Rogers Park is launching its smart policing technology program this week with the hope that it’ll help curb crime.
The launch of the police tech program in the Rogers Park neighborhood, the 24th Chicago Police Department (CPD) district, was announced by Alderman Joe Moore (49th) Feb. 4. Moore announced the initial changes in October 2018.
Coming to the neighborhood: more high-definition security cameras, mobile phones for cops equipped with crime analysis software, license plate readers in police vehicles and a high-tech support center stocked with screens that’ll feature crime data analysis software and extensive backgrounding tools.
The changes were fast-tracked after two unsolved back-to-back homicides shook the neighborhood in the early fall, Moore said. Police believe the same killer shot both victims, and the case has prompted the largest reward for a homicide in Chicago history.
“At my request, Mayor Emanuel and the Police Department moved up the timetable for the installation of the smart policing strategy in the 24th District,” Moore wrote in a statement posted to the Ward 49 website.
CPD chose to expand its smart policing program to the 24th District after it saw successful rollouts in the 7th, 11th and 12th districts on the West and Near West sides of the city, where CPD has reported reductions in violent crimes such as shootings, murders, carjackings and armed robberies.
Loyola calls Rogers Park its home, and its students haven’t been spared from being victims of such crimes.
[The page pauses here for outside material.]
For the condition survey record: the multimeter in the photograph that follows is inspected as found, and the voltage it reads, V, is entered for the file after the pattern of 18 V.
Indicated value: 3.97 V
Armed robberies, batteries and shootings have all been reported by Loyola students in recent years.
And notably, a Northwestern University graduate student was shot and killed as the unintentional victim of a gang-related shooting in September. The reward for information related to solving that case was recently raised to $12,000.
For the security cameras, Moore said they will record in high-definition, and there will be more of them. The number of cameras capturing incidents around the neighborhood was a concern after scant footage of the suspect in those two Rogers Park homicides was found when police canvassed the areas’ cameras.
The support center will be located on in the 6400 block of Clark Street and will always be staffed with a uniformed District Intelligence Officer. Their job will be to watch the cameras — ones installed by the police department and others CPD’s been granted access to by private citizens and public agencies.
The cameras will only be focused on outdoor areas in the public way to protect privacy, Moore’s statement read.
The District Intelligence Officer will also answer calls and make decisions on where to send police with the hope of increasing police response times.
Additionally, a team from the University of Chicago Crime Lab will examine crime trends and deliver up-to-date information to the intelligence officer and to police on the streets.
Police patrolling the 24th District will now be issued mobile phones with access to that up-to-date crime data and historical trends so that they’re adjusting where they patrol in real-time and from day to day.
The license plate reader vehicles coming to the neighborhood will automatically run plates against a database of stolen and wanted cars to aid police in curbing carjackings and locating suspects.
It’s not all tech, though. Moore stressed in his statement that the city would also continue to invest in youth programs to keep at-risk kids off the street and out of trouble.
The tech will hopefully continue a decline in crime in Rogers Park, Moore said. Moore, citing CPD statistics, said crime in the 49th Ward was down 12.7 percent in 2018 compared with 2017. January 2019, additionally, had a 43.4 percent drop in crime compared with January 2018, Moore said.
CPD public information officer Howard Ludwig said the 24th District experienced a three percent drop in crime from 2017 to 2018.